▶ **Requirement**: The records should be restated exactly from their first line through the line with "periodico@chetumalnoticias.com" in it.

[Records drawn from a dataset]
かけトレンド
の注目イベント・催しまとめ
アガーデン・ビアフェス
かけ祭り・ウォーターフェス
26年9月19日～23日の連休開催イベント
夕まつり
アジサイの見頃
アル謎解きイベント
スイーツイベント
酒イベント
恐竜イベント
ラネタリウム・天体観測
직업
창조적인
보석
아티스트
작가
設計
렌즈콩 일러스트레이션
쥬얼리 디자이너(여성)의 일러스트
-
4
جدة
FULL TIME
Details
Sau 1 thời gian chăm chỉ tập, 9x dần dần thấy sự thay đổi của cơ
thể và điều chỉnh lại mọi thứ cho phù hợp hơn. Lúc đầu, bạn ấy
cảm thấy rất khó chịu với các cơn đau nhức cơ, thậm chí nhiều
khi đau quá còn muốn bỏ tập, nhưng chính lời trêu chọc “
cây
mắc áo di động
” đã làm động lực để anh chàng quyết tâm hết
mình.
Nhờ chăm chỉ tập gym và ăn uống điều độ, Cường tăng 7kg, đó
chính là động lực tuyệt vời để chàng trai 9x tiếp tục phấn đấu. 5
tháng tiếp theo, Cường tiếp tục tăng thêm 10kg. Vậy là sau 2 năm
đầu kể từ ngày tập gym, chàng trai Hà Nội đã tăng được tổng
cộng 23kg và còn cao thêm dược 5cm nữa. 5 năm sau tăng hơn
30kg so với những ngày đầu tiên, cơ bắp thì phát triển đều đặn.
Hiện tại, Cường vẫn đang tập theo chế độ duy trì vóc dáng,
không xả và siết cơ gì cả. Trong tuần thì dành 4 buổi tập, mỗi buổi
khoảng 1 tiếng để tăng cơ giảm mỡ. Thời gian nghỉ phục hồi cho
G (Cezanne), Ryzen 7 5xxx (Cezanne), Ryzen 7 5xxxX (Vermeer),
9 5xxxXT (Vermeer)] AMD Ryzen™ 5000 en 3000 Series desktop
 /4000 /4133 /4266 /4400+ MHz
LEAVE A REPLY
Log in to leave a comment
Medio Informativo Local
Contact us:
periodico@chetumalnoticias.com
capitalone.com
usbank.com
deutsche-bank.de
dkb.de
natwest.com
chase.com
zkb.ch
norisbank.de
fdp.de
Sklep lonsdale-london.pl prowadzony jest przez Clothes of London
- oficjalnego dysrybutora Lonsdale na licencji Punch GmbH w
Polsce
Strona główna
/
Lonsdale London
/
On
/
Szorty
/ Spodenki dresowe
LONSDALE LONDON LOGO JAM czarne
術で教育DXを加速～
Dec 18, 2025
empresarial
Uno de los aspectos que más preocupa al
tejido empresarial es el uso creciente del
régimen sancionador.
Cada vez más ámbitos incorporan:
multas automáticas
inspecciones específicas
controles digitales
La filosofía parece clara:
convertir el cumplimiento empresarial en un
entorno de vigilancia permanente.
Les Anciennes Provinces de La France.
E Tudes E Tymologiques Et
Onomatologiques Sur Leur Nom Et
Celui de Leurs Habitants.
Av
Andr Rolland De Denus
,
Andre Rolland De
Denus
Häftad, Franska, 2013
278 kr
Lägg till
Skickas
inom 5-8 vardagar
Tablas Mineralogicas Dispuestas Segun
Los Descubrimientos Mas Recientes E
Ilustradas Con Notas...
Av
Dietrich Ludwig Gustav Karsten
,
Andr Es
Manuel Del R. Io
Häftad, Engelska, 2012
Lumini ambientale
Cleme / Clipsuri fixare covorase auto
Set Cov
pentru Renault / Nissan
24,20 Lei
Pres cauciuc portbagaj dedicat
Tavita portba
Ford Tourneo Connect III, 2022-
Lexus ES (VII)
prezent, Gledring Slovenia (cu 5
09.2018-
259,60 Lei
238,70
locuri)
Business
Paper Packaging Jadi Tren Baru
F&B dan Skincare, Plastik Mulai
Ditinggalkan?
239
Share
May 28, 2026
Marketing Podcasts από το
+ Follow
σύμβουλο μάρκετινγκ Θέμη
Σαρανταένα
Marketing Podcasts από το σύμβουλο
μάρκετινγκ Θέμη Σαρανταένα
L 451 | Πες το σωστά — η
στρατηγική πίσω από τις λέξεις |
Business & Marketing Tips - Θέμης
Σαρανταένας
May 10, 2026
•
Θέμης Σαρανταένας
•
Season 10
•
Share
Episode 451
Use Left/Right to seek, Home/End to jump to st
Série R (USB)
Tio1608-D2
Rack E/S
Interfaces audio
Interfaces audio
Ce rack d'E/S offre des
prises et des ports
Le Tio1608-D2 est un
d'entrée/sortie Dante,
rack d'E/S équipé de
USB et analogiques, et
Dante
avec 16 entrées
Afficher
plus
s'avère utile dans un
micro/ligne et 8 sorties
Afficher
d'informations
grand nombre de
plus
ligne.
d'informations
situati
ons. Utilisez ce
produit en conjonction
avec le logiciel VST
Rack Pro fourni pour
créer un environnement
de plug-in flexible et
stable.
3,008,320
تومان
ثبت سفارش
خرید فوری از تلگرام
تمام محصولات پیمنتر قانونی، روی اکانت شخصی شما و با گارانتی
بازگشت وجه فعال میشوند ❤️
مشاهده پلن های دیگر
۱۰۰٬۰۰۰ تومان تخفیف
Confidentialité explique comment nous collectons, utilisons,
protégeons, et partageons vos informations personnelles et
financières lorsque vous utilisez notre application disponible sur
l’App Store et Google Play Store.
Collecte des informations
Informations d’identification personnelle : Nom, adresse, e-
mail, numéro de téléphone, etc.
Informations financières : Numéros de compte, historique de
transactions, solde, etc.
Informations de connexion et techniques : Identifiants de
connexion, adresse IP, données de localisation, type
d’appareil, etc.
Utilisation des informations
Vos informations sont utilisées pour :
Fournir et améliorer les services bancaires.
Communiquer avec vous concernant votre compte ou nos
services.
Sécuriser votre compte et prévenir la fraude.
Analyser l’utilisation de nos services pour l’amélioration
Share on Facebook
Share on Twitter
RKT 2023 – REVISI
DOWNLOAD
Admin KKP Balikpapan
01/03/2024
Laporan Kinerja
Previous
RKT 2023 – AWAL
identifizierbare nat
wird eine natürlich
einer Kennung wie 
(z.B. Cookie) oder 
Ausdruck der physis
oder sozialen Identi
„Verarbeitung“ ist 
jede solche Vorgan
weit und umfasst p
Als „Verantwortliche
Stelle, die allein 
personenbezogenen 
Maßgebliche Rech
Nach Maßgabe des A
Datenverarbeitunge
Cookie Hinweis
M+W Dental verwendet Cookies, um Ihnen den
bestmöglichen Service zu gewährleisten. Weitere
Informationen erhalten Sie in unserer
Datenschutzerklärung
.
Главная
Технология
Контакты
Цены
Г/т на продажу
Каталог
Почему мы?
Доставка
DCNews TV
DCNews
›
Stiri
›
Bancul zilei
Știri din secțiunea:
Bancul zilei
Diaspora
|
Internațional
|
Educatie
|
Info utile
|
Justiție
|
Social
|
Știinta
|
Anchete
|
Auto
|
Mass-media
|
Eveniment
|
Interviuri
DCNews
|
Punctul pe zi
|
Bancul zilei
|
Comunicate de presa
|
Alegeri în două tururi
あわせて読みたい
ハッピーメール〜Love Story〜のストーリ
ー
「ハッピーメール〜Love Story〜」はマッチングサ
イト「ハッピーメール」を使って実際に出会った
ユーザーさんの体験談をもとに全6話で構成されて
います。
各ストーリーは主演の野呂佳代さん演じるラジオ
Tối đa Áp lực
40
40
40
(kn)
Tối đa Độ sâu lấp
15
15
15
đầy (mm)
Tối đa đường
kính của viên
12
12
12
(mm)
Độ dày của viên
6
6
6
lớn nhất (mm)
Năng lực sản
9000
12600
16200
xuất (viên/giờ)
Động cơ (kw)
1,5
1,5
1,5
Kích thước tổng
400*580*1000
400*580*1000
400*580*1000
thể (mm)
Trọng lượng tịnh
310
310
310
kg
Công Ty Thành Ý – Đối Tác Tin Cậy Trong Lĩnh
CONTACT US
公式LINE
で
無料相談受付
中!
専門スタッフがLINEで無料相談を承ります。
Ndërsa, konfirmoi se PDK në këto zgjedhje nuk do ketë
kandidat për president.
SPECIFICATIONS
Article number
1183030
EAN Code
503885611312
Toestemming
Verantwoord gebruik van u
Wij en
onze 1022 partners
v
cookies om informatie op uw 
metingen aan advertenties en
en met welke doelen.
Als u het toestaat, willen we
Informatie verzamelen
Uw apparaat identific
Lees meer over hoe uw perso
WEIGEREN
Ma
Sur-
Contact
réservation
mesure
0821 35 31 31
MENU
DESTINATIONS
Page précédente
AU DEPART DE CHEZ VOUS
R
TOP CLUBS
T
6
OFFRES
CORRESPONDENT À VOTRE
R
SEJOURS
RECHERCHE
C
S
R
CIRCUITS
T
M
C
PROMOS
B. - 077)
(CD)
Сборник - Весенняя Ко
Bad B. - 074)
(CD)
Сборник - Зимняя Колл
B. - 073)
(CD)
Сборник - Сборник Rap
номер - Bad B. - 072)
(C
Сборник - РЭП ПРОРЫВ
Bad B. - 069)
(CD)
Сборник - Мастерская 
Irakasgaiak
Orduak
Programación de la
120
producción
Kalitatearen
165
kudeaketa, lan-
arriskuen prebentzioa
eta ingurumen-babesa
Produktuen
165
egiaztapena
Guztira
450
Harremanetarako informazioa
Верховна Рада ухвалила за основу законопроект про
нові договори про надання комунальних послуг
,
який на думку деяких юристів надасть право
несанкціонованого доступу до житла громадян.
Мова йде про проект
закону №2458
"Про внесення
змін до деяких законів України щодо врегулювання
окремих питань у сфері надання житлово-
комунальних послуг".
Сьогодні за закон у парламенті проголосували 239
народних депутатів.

▶ **Solution for this problem**:
かけトレンド
の注目イベント・催しまとめ
アガーデン・ビアフェス
かけ祭り・ウォーターフェス
26年9月19日～23日の連休開催イベント
夕まつり
アジサイの見頃
アル謎解きイベント
スイーツイベント
酒イベント
恐竜イベント
ラネタリウム・天体観測
직업
창조적인
보석
아티스트
작가
設計
렌즈콩 일러스트레이션
쥬얼리 디자이너(여성)의 일러스트
-
4
جدة
FULL TIME
Details
Sau 1 thời gian chăm chỉ tập, 9x dần dần thấy sự thay đổi của cơ
thể và điều chỉnh lại mọi thứ cho phù hợp hơn. Lúc đầu, bạn ấy
cảm thấy rất khó chịu với các cơn đau nhức cơ, thậm chí nhiều
khi đau quá còn muốn bỏ tập, nhưng chính lời trêu chọc “
cây
mắc áo di động
” đã làm động lực để anh chàng quyết tâm hết
mình.
Nhờ chăm chỉ tập gym và ăn uống điều độ, Cường tăng 7kg, đó
chính là động lực tuyệt vời để chàng trai 9x tiếp tục phấn đấu. 5
tháng tiếp theo, Cường tiếp tục tăng thêm 10kg. Vậy là sau 2 năm
đầu kể từ ngày tập gym, chàng trai Hà Nội đã tăng được tổng
cộng 23kg và còn cao thêm dược 5cm nữa. 5 năm sau tăng hơn
30kg so với những ngày đầu tiên, cơ bắp thì phát triển đều đặn.
Hiện tại, Cường vẫn đang tập theo chế độ duy trì vóc dáng,
không xả và siết cơ gì cả. Trong tuần thì dành 4 buổi tập, mỗi buổi
khoảng 1 tiếng để tăng cơ giảm mỡ. Thời gian nghỉ phục hồi cho
G (Cezanne), Ryzen 7 5xxx (Cezanne), Ryzen 7 5xxxX (Vermeer),
9 5xxxXT (Vermeer)] AMD Ryzen™ 5000 en 3000 Series desktop
 /4000 /4133 /4266 /4400+ MHz
LEAVE A REPLY
Log in to leave a comment
Medio Informativo Local
Contact us:
periodico@chetumalnoticias.com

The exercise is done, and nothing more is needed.